A legalização dos jogos de azar no Brasil.
Enviada em 16/11/2020
Em o “Auto da Barca do Inferno”, Gil Vicente, pai do teatro português, tece uma crítica ao comportamento vicioso do século XVI. Fora da ficção, o Brasil do século XXI demonstra as mesmas conotações no que se refere a legalização dos jogos de azar no Brasil. Diante dessa perspectiva, configura-se um problema de contornos específicos em virtude da busca por prazeres instantâneos e pela insuficiência legislativa.

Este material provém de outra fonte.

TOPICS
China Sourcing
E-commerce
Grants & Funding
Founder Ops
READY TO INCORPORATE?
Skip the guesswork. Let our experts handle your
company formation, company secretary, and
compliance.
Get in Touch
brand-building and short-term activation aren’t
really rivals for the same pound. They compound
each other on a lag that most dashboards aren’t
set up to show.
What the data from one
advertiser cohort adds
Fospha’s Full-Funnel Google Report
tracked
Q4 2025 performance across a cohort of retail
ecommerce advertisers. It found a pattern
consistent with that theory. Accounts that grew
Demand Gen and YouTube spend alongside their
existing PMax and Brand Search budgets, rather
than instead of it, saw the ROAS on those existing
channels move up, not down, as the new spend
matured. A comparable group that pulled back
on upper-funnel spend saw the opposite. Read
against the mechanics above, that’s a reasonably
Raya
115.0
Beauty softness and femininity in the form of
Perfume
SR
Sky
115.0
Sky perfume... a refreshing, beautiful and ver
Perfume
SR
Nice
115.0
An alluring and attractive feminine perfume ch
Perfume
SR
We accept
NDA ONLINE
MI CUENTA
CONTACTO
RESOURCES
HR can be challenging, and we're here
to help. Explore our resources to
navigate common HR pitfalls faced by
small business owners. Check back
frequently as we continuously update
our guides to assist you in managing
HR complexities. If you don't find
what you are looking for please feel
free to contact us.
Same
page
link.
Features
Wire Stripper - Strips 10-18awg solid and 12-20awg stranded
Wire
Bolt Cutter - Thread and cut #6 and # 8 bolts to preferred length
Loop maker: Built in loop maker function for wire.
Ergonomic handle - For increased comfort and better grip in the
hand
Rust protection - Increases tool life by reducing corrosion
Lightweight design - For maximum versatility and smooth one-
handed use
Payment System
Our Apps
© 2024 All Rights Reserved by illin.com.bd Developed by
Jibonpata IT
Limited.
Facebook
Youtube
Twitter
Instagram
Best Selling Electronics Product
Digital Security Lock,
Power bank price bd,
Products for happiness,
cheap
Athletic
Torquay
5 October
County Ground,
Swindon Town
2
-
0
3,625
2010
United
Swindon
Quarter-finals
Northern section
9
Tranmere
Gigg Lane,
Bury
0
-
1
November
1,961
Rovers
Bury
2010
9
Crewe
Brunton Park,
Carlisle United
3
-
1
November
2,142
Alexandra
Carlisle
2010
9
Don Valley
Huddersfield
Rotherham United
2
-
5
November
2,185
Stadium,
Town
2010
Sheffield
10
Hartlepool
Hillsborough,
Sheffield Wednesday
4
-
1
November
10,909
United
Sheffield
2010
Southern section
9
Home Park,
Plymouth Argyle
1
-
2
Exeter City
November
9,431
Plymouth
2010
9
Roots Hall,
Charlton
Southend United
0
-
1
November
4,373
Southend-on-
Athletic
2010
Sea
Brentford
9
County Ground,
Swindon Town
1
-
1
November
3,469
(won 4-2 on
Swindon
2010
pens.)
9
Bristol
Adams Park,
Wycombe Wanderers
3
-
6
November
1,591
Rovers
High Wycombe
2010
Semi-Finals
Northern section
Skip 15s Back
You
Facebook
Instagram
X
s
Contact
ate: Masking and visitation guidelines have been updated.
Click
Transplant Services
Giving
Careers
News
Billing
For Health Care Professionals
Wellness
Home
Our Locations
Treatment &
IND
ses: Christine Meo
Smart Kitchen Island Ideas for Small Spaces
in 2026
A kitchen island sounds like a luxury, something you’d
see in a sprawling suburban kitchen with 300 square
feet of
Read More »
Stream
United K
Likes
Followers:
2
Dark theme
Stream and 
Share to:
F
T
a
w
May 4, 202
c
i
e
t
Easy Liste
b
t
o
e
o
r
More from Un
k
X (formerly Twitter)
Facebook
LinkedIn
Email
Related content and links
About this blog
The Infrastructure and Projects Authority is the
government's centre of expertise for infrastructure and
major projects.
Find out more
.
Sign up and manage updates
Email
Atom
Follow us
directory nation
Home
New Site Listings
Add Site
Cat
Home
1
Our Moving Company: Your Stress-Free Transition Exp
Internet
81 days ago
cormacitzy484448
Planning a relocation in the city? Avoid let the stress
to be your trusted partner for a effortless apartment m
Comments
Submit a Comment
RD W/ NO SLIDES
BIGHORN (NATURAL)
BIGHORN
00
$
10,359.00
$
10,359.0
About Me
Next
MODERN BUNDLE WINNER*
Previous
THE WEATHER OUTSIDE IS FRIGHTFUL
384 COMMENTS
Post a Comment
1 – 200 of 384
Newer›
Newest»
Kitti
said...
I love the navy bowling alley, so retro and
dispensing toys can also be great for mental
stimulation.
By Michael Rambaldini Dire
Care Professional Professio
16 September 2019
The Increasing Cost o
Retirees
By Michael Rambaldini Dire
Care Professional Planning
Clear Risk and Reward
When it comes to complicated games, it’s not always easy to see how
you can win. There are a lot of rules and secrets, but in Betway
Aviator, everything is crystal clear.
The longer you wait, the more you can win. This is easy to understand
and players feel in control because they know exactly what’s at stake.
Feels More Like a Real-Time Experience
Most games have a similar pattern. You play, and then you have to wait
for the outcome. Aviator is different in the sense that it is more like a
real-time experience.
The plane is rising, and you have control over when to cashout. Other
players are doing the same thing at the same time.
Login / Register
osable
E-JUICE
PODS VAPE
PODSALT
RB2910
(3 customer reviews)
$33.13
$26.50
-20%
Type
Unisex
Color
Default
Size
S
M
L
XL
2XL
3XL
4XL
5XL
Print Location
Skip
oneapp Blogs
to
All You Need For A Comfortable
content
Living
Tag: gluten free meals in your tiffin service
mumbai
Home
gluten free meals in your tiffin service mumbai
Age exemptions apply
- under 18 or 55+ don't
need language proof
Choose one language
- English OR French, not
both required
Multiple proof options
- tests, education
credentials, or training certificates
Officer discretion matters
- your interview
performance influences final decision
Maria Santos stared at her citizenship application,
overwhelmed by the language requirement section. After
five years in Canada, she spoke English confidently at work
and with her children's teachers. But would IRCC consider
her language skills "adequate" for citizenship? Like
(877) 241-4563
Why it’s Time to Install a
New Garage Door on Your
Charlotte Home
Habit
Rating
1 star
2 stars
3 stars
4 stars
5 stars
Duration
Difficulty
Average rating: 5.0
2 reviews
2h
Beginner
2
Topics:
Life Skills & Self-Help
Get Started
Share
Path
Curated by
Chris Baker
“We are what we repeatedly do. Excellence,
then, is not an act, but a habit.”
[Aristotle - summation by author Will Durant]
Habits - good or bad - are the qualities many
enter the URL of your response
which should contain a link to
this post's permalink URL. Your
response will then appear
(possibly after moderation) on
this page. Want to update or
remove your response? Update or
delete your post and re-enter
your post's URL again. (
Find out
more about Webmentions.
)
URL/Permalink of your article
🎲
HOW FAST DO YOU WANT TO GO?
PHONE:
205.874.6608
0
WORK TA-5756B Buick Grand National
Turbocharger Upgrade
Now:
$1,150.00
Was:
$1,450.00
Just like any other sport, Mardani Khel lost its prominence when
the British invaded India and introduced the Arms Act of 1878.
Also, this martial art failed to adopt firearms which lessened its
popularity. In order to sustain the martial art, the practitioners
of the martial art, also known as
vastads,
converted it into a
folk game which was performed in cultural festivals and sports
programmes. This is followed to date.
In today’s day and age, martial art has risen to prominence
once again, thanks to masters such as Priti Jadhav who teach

A princípio, a questão da procura por deleites imediatos atua como um complexo dificultador. De acordo com o Hedonismo, filosofia grega, o prazer é o bem supremo da vida humana. Nessa perspectiva, a busca por prazeres instantâneos é justificada como o sentido da vida moral. No entanto, essa busca caracteriza-se como um agravador na questão da legalidade das apostas no Brasil, pois pode criar um lobby dentro dessa indústria, no qual apenas um grupo seria beneficiado, a possibilidade de corrupção associada, caso a organização do sistema o permitisse, e até mesmo o vício no jogo do qual algumas pessoas poderiam ser vítimas, atuando fortemente em sua base. Assim, a falta de um planejamento racional e pouco contundente impede que o problema seja resolvido.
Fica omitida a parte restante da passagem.